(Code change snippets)
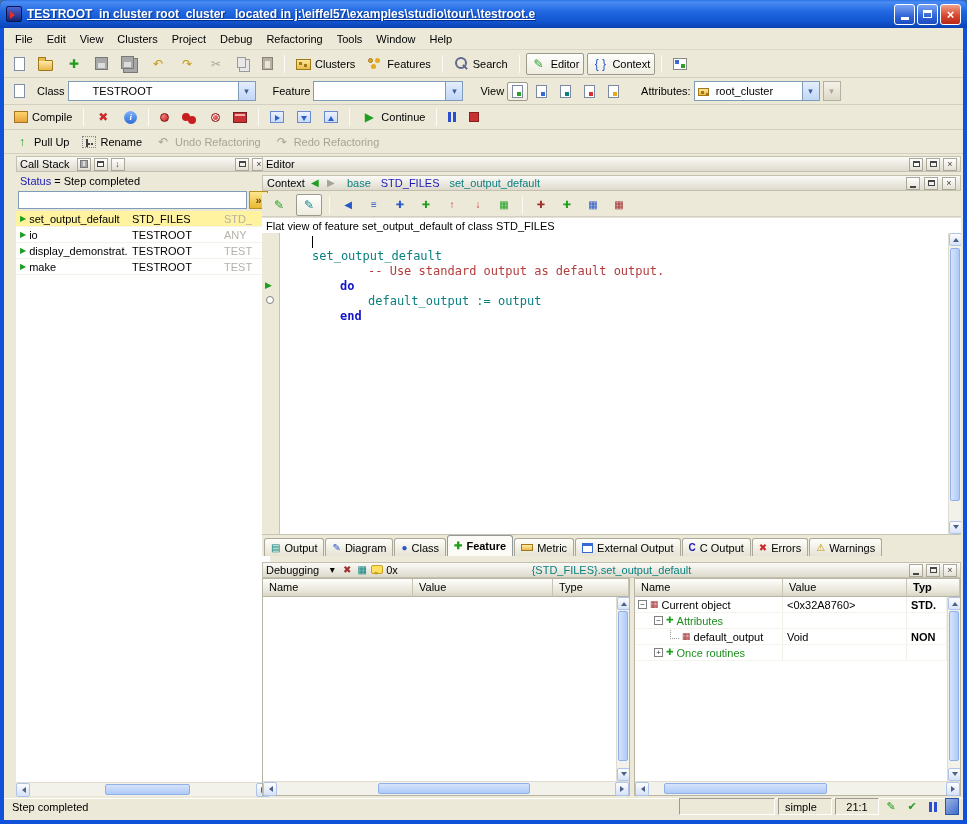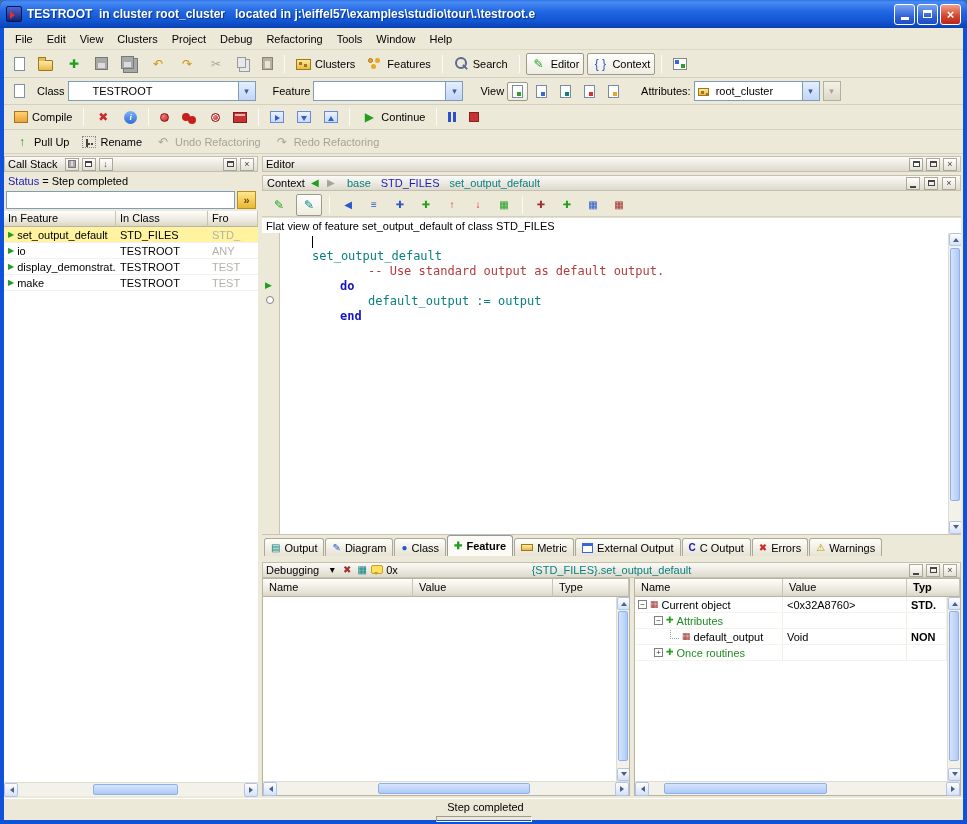--- a/index.html
+++ b/index.html
@@ -6,21 +6,21 @@
   html,body { margin:0; background:#3A6EA5; }
   body { font-family:"Liberation Sans", sans-serif; font-size:11px; color:#000; }
 
   .window { width:967px; height:824px; background:#0F52D9; padding:0 4px 4px; border-radius:7px 7px 0 0; position:relative; }
 
   
   .titlebar { height:28px; margin:0 -4px; border-radius:7px 7px 0 0; display:flex; align-items:center; padding:0 6px;
     background:linear-gradient(180deg,#2E74E8 0%,#4A8BF2 8%,#2168E2 40%,#1356D2 75%,#0A41B4 100%); }
   .app-icon { width:16px; height:16px; border-radius:2px; background:linear-gradient(#4A66D8,#16246E); border:1px solid #0A1450; position:relative; margin-right:5px; flex:none;}
   .app-icon::after { content:""; position:absolute; left:3px; top:4px; width:0; height:0; border-left:5px solid #E23030; border-top:4px solid transparent; border-bottom:4px solid transparent; }
-  .title-text { color:#fff; font-weight:bold; font-size:12px; white-space:pre; overflow:hidden; text-shadow:1px 1px 1px #00308C; flex:1; }
+  .title-text { color:#fff; font-weight:bold; font-size:12px; white-space:pre; overflow:hidden; text-shadow:1px 1px 1px #00308C; flex:1;text-decoration:underline; }
   .win-btns { display:flex; gap:2px; }
   .wbtn { width:21px; height:21px; border-radius:3px; border:1px solid #fff; display:flex; align-items:center; justify-content:center; color:#fff; font-weight:bold; font-size:13px;
     background:linear-gradient(#7AA4F0,#3064D8 60%,#1C4CC0); }
   .wbtn.close { background:linear-gradient(#F0A088,#D84830 55%,#B82818); }
   .glyph-min { width:8px; height:3px; background:#fff; margin-top:9px; }
   .glyph-max { width:9px; height:8px; border:1px solid #fff; border-top:3px solid #fff; }
 
   .client { background:#ECE9D8; height:792px; position:relative; }
 
   
@@ -95,21 +95,21 @@
   .pane-header { height:16px; flex:none; display:flex; align-items:center; gap:3px; padding:0 3px;
     background:linear-gradient(#FBFAF7,#DDDACC); border:1px solid #C4C0B0; font-size:11px; }
   .ph-title { padding-right:4px; }
   .spacer { flex:1; }
   .mini-btn { width:14px; height:13px; border:1px solid #ACA899; background:linear-gradient(#fff,#E3E0D4); display:flex; align-items:center; justify-content:center; font-size:9px; line-height:1; color:#444; flex:none; }
   .g-min { width:6px; height:2px; background:#444; margin-top:7px; }
   .g-max { width:7px; height:6px; border:1px solid #444; border-top-width:2px; }
   .g-float { width:7px; height:6px; border:1px solid #444; border-top-width:2px; background:#fff; }
 
   
-  .callstack { top:2px; left:0; width:254px; height:640px; }
+  .callstack { top:2px; left:12px; width:254px; height:640px; }
   .cs-status { height:17px; display:flex; align-items:center; padding:1px 4px; gap:3px; }
   .cs-inputrow { height:22px; display:flex; align-items:center; gap:2px; padding:0 2px; }
   .cs-inputrow input { flex:1; height:18px; border:1px solid #7F9DB9; font:11px "Liberation Sans",sans-serif; padding:0 3px; }
   .gold-btn { width:19px; height:18px; background:linear-gradient(#FFE690,#E8B830); border:1px solid #B89020; color:#6A4A00; font-weight:bold; display:flex; align-items:center; justify-content:center; }
   .cs-table { background:#fff; flex:1; display:flex; flex-direction:column; overflow:hidden; }
   .cs-thead { display:flex; height:16px; flex:none; }
   .cs-th { background:linear-gradient(#FEFEFB,#E9E6DA 70%,#DAD6C6); border-right:1px solid #C8C4B4; border-bottom:1px solid #B8B4A4; padding:1px 4px; overflow:hidden; white-space:nowrap; }
   .c1 { width:112px; flex:none; } .c2 { width:92px; flex:none; } .c3 { flex:1; }
   .cs-row { display:flex; height:16px; flex:none; align-items:center; border-bottom:1px solid #F2F1EA; }
   .cs-row .cell { padding:0 4px; overflow:hidden; white-space:nowrap; display:flex; align-items:center; gap:3px; }
@@ -174,21 +174,21 @@
   .elbow { width:9px; height:9px; border-left:1px dotted #999; border-bottom:1px dotted #999; margin-bottom:5px; flex:none; }
   .ti { font-size:9px; line-height:1; flex:none; }
   .tlabel.greenlbl { color:#1F8E1F; }
   .pad0 { padding-left:3px; } .pad1 { padding-left:19px; } .pad2 { padding-left:35px; }
 
   .debug-tabs { height:20px; flex:none; display:flex; gap:2px; padding-left:2px; align-items:flex-start; }
   .dtab { border:1px solid #ACA899; border-top:none; border-radius:0 0 3px 3px; background:#E6E3D4; padding:2px 10px; height:17px; }
   .dtab.active { background:#FCFBF6; border-color:#919B9C; font-weight:bold; height:19px; }
 
   
-  .statusbar { height:16px; display:flex; align-items:center; gap:3px; padding:2px 4px; background:#ECE9D8; border-top:1px solid #fff;flex-direction:column; }
+  .statusbar { height:16px; display:flex; align-items:center; gap:3px; padding:2px 4px; background:#ECE9D8; border-top:1px solid #fff; }
   .sb-msg { padding-left:4px; flex:1; }
   .sb-box { height:17px; border:1px solid; border-color:#9D9A90 #FFF #FFF #9D9A90; padding:2px 6px; white-space:nowrap; }
   .sb-box.wide { width:96px; } .sb-box.modebox { width:54px; } .sb-box.posbox { width:44px; text-align:center; }
   .sb-ic { width:18px; height:17px; display:flex; align-items:center; justify-content:center; }
   .sb-grip { width:14px; height:17px; background:linear-gradient(135deg,#9CB6E6,#3E6AC8); border:1px solid #2E55A8; }
 </style>
 </head>
 <body>
 
 <div class="window">
@@ -416,25 +416,20 @@
         </div>
         <div class="cs-status">
           <span class="navy">Status</span>
           <span>= Step completed</span>
         </div>
         <div class="cs-inputrow">
           <input style="">
           <span class="gold-btn">»</span>
         </div>
         <div class="cs-table">
-          <div class="cs-thead">
-            <span class="cs-th c1">In Feature</span>
-            <span class="cs-th c2">In Class</span>
-            <span class="cs-th c3">Fro</span>
-          </div>
           <div class="cs-row sel">
             <span class="cell c1">
                 <span class="row-arrow">▶</span>
                 <span>set_output_default</span>
               </span>
             <span class="cell c2">STD_FILES</span>
             <span class="cell c3 origin-txt">STD_</span>
           </div>
           <div class="cs-row">
             <span class="cell c1">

Task to complete ▸ Scan the entries above for the string "glyph" and copy each line that contains it.

Answer box ▸
   .glyph-min { width:8px; height:3px; background:#fff; margin-top:9px; }
   .glyph-max { width:9px; height:8px; border:1px solid #fff; border-top:3px solid #fff; }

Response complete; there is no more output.